Top of SOURCE EXTRACT

Tag Archives: stakeholders

More Evidence of the Damage Done by Kleptocrat CEO Pay

I have been writing about the problems of overpaid executives that has lately become so bad that verbiage understand the nature of the problem. Today I see many CEO’s are acting as kleptocrats do – taking food out of others mouths to build their castles. The damage done to everyone else involved is of no concern. Both groups love bankers that flood them with cash for new and larger castles at the expense of the futures of their company (or country).

This paper does a very good job of providing more evidence of the damage done by these kleptocrat CEOs and their apologists.

Bottom of SOURCE EXTRACT
Top of LISTED RECORDS

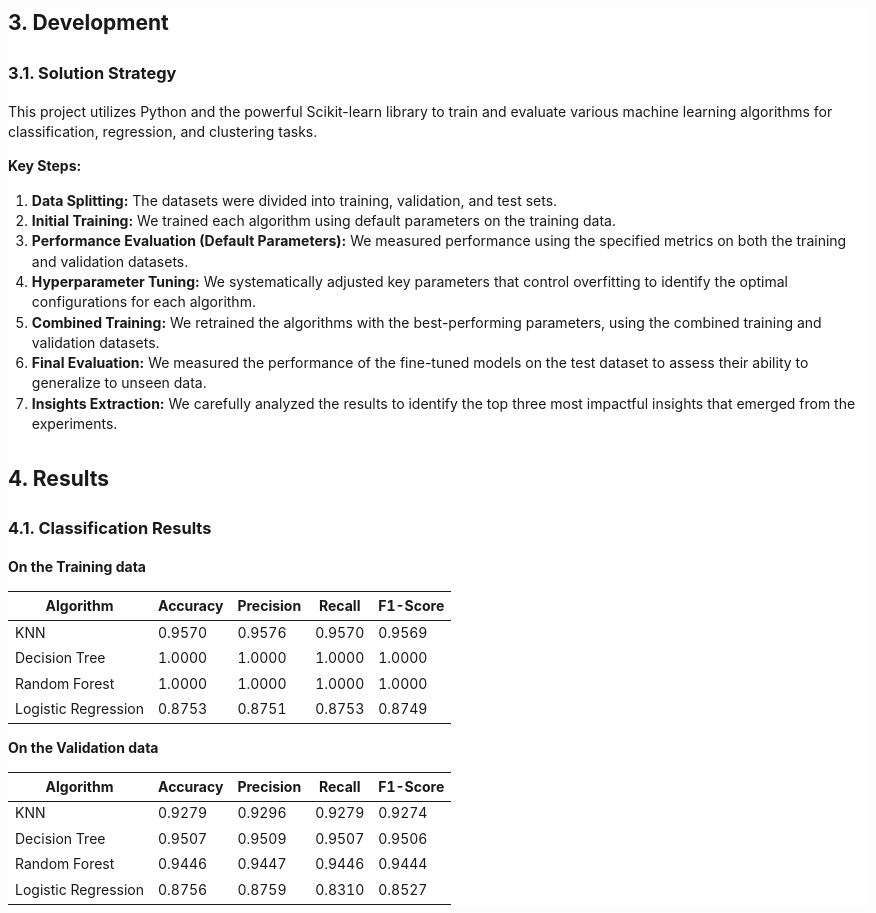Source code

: <a id='Development'></a>
## 3. Development

<a id='Solution_Strategy'></a>
### 3.1. Solution Strategy

This project utilizes Python and the powerful Scikit-learn library to train and evaluate various machine learning algorithms for classification, regression, and clustering tasks. 

**Key Steps:**

1. **Data Splitting:** The datasets were divided into training, validation, and test sets.
2. **Initial Training:** We trained each algorithm using default parameters on the training data.
3. **Performance Evaluation (Default Parameters):** We measured performance using the specified metrics on both the training and validation datasets. 
4. **Hyperparameter Tuning:** We systematically adjusted key parameters that control overfitting to identify the optimal configurations for each algorithm. 
5. **Combined Training:** We retrained the algorithms with the best-performing parameters, using the combined training and validation datasets. 
6. **Final Evaluation:** We measured the performance of the fine-tuned models on the test dataset to assess their ability to generalize to unseen data. 
7. **Insights Extraction:** We carefully analyzed the results to identify the top three most impactful insights that emerged from the experiments.

<a id='Results'></a>
## 4. Results

<a id='Classification_Results'></a>
### 4.1. Classification Results

**On the Training data**

| Algorithm        | Accuracy | Precision | Recall | F1-Score |
|-------------------|----------|-----------|--------|----------|
| KNN              | 0.9570   | 0.9576    | 0.9570 | 0.9569   |
| Decision Tree     | 1.0000   | 1.0000    | 1.0000 | 1.0000   |
| Random Forest     | 1.0000   | 1.0000    | 1.0000 | 1.0000   |
| Logistic Regression | 0.8753   | 0.8751    | 0.8753 | 0.8749   |

**On the Validation data**

| Algorithm        | Accuracy | Precision | Recall | F1-Score |
|-------------------|----------|-----------|--------|----------|
| KNN              | 0.9279   | 0.9296    | 0.9279 | 0.9274   |
| Decision Tree     | 0.9507   | 0.9509    | 0.9507 | 0.9506   |
| Random Forest     | 0.9446   | 0.9447    | 0.9446 | 0.9444   |
| Logistic Regression | 0.8756   | 0.8759    | 0.8310 | 0.8527   |
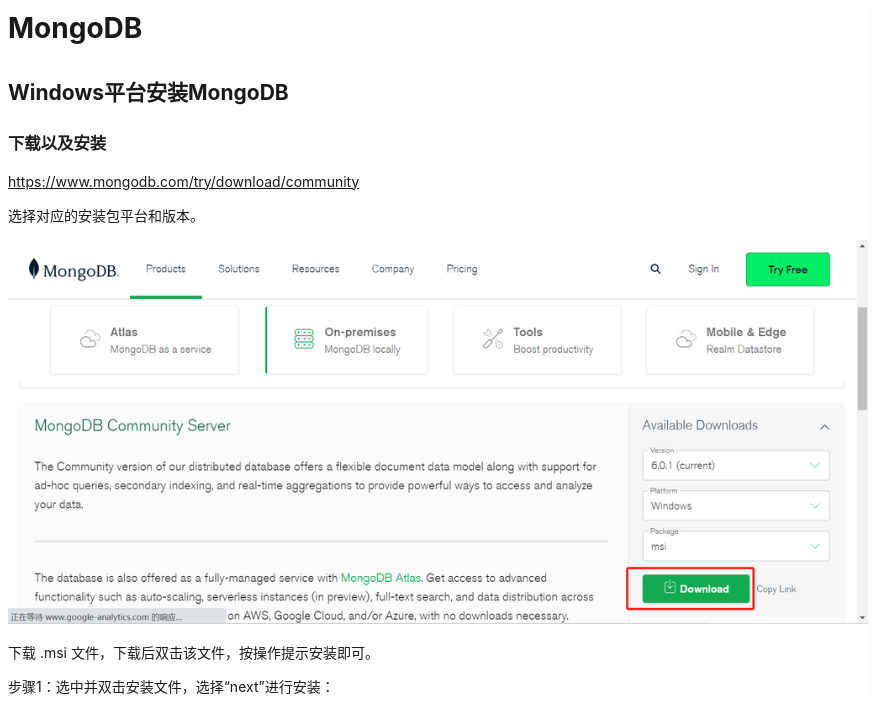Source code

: # MongoDB
## Windows平台安装MongoDB
### 下载以及安装
https://www.mongodb.com/try/download/community

选择对应的安装包平台和版本。

![mongo_db_1.png](./imgs/mongo_db/mongo_db_1.png)

下载 .msi 文件，下载后双击该文件，按操作提示安装即可。

步骤1：选中并双击安装文件，选择“next”进行安装：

Bottom of LISTED RECORDS

▸ **WHAT YOU NEED TO DO**:
- 1) In the post on kleptocrat CEO pay, whom does the writer say both groups love?
- 2) Write out the part of the post on kleptocrat CEO pay from "Tag Archives: stakeholders" up to and including "company (or country).".

▸ **RESULTS**:
- 1) Bankers that flood them with cash for new and larger castles.

- 2)
Tag Archives: stakeholders

More Evidence of the Damage Done by Kleptocrat CEO Pay

I have been writing about the problems of overpaid executives that has lately become so bad that verbiage understand the nature of the problem. Today I see many CEO’s are acting as kleptocrats do – taking food out of others mouths to build their castles. The damage done to everyone else involved is of no concern. Both groups love bankers that flood them with cash for new and larger castles at the expense of the futures of their company (or country).